I would consider going in on it too if you needed someone else.


----------



## Callieslamb (Feb 27, 2007)

Okay, I'm happy to share. It's way too much to put in my house - even heavily skirted. LOL!! DH commented yesterday that we seemed to have a lot of boxes and bags with fluff in them. Maybe they will call today. I spun Dorset one time and didn't notice that it was especially hard or easy.
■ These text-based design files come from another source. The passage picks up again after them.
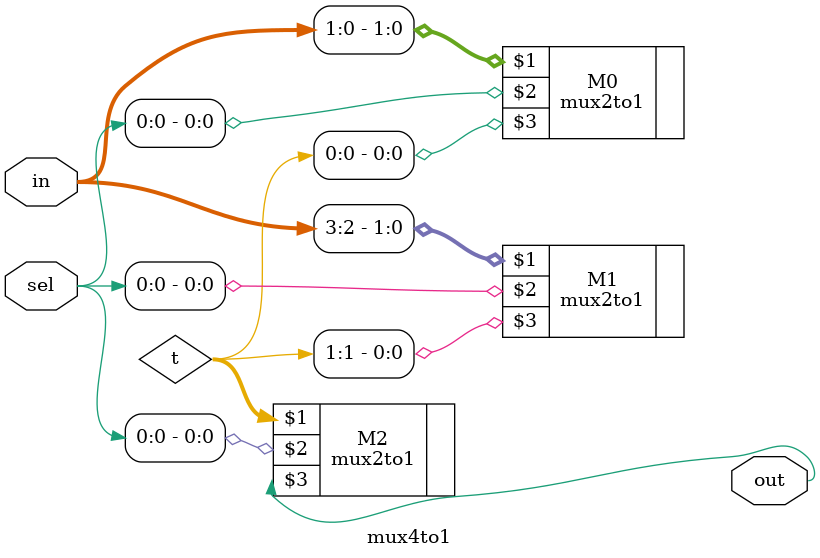
<source format=v>
/* module mux4to1 (in,sel,out);
  input[3:0]in;
  input[1:0]sel;
  output out;

  assign out=sel[in];
    
endmodule */

//4:1 mux using structuaral model bu using 2 2:1 mux
module mux4to1 (in,sel,out);
   input[3:0]in;
   input[1:0]sel;
   output out;
   wire[1:0]t;

   mux2to1 M0(in[1:0],sel[0],t[0]);
   mux2to1 M1(in[3:2],sel[0],t[1]);
   mux2to1 M2(t,sel[0],out);
    
endmodule
</source>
Thanks for the cleaning tip frazzlehead.


----------



## Callieslamb (Feb 27, 2007)

Nope. What fun is sending away fleeces to be washed? I have a trampoline covered in fleece today. I washed it four times in shampoo. And it wasn't clean, so I tried blue original dawn 3 times. It still wasn't very clean, so I stuck it in a bucket of water in the sun for 12 days. It still wasn't clean and oh does it smell! I washed it 2 more times today and finally decided.....I hate washing fleeces! So it's on the trampoline drying and I will try flicking the ends THEN washing it again. 

Where do you send yours?


----------



## mamajohnson (Nov 27, 2002)

Wow, that is some stubborn dirt!
I just sheared my brown shetland today, I hope I get something usable out of it. It's pretty nasty and full of vm.


----------



## Callieslamb (Feb 27, 2007)

This was a jacketed fleece - hogget, of course, so I want to keep it. It's finn so it doesn't have much grease...except where I can't get it out, of course. I probably should have left it in the bucket of water for a couple more weeks. I doubt it has enough ick in it now to do it that way. Alas.


----------



## Marchwind (May 10, 2002)

A cover fleece was THAT dirty?


----------



## Marchwind (May 10, 2002)

Quail Hill, Blackberry Ridge, are both good. I believe they are both in Wisconsin, I've used Quail Hill


----------



## Callieslamb (Feb 27, 2007)

Thanks for the info. I'm sure all the junk wasn't he fleece's fault. I think it's mine. I should have left it in that bath for a lot longer. It looks much beter now that it's dried but it certainly isn't white like it's supposed to be. The jacket keeps out the VM but dirt can still get under it. And...I didn't put the jacket on until hay feeding time. There's plenty of time to get dirt collected before then. I'm almost done with my black finn. I'll try carding the white one after that and see how it works. I had visions of WHITE fleece...not grayish off-white.


----------